(Collected data)
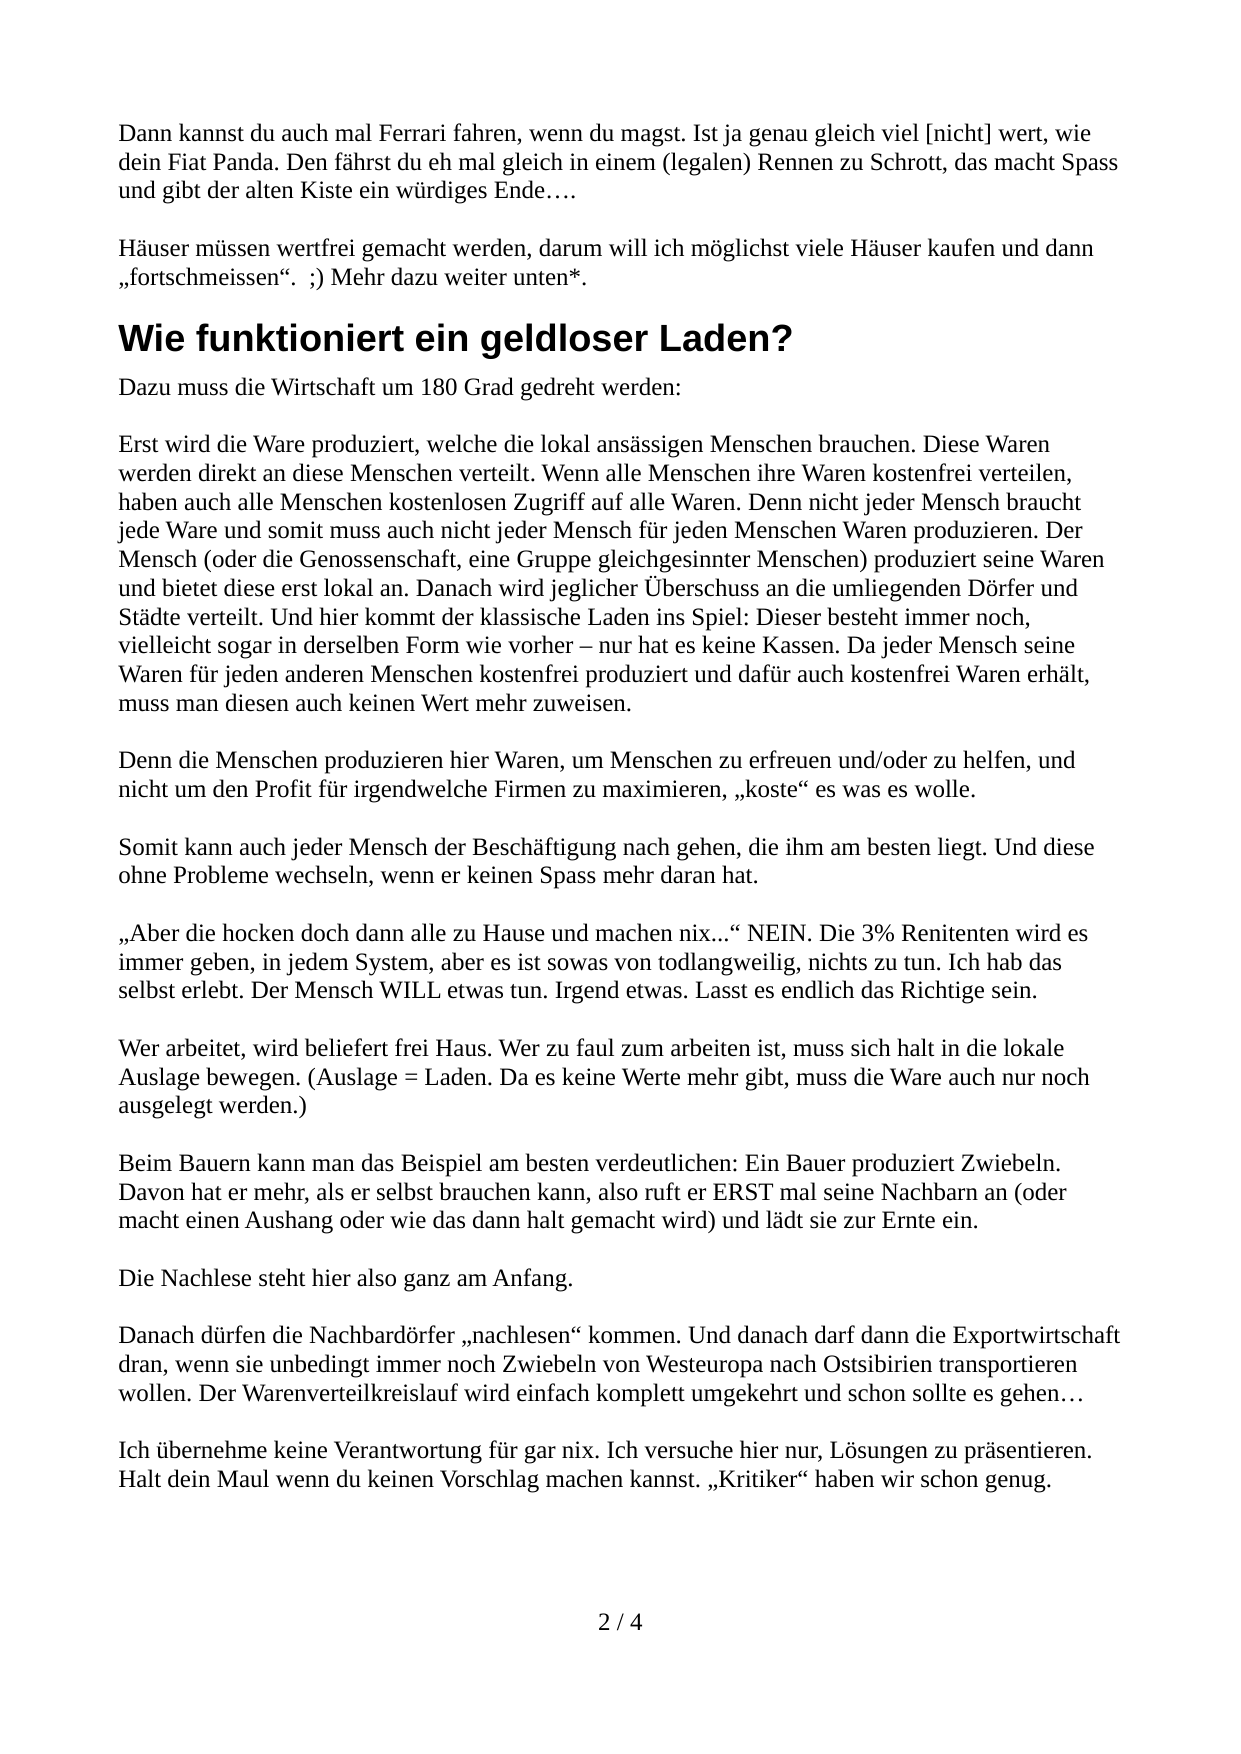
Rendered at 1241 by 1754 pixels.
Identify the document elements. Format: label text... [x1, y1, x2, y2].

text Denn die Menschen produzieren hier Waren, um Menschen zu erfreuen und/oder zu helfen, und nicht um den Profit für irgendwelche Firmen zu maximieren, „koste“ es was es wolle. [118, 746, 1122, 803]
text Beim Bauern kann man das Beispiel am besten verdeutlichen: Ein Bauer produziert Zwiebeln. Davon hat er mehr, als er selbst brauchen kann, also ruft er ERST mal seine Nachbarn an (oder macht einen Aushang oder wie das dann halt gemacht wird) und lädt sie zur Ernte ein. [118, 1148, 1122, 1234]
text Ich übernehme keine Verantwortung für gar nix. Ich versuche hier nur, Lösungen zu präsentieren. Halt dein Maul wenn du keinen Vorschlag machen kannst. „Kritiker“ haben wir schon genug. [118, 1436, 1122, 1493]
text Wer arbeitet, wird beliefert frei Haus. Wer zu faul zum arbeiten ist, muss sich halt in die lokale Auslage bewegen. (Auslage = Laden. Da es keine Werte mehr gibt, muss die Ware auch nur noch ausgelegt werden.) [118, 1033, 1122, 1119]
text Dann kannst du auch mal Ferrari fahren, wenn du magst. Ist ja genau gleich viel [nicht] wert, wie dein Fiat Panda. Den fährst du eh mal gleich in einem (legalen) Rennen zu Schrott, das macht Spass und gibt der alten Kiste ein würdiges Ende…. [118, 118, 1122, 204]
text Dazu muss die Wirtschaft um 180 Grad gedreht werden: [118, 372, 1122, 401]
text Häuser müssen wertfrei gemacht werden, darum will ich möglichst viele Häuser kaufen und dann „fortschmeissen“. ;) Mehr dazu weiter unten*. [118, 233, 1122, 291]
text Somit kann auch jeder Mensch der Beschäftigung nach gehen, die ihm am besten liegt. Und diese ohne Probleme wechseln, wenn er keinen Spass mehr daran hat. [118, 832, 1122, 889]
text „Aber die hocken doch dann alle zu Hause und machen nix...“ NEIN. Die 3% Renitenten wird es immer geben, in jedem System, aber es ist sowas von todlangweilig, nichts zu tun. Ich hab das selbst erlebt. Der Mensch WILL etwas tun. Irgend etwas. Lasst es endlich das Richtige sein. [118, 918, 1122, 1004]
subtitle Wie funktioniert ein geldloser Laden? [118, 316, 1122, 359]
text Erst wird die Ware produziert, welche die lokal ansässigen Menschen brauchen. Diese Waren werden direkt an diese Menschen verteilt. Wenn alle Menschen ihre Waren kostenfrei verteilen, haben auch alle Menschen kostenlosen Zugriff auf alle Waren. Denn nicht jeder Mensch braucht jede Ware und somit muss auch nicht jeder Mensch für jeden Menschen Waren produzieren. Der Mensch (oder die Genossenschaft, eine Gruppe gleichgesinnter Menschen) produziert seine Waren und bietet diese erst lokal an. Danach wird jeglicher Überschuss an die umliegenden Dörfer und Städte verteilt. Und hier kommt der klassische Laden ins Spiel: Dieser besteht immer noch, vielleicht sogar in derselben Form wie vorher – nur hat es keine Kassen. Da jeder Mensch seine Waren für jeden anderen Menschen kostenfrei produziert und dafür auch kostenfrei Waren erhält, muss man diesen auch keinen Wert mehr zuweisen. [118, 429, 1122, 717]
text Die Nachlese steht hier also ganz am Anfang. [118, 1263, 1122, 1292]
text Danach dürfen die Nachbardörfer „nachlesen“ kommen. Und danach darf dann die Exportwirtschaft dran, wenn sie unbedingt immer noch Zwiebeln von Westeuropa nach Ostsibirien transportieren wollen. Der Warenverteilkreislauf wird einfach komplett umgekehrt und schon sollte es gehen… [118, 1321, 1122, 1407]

WRITTEN INSTRUCTION: Echo the entries above word for word, from their start through the line containing "Identify the document". Leave the picture out of your answer.

PROBLEM SOLUTION:
Rendered at 1241 by 1754 pixels.
Identify the document elements. Format: label text... [x1, y1, x2, y2].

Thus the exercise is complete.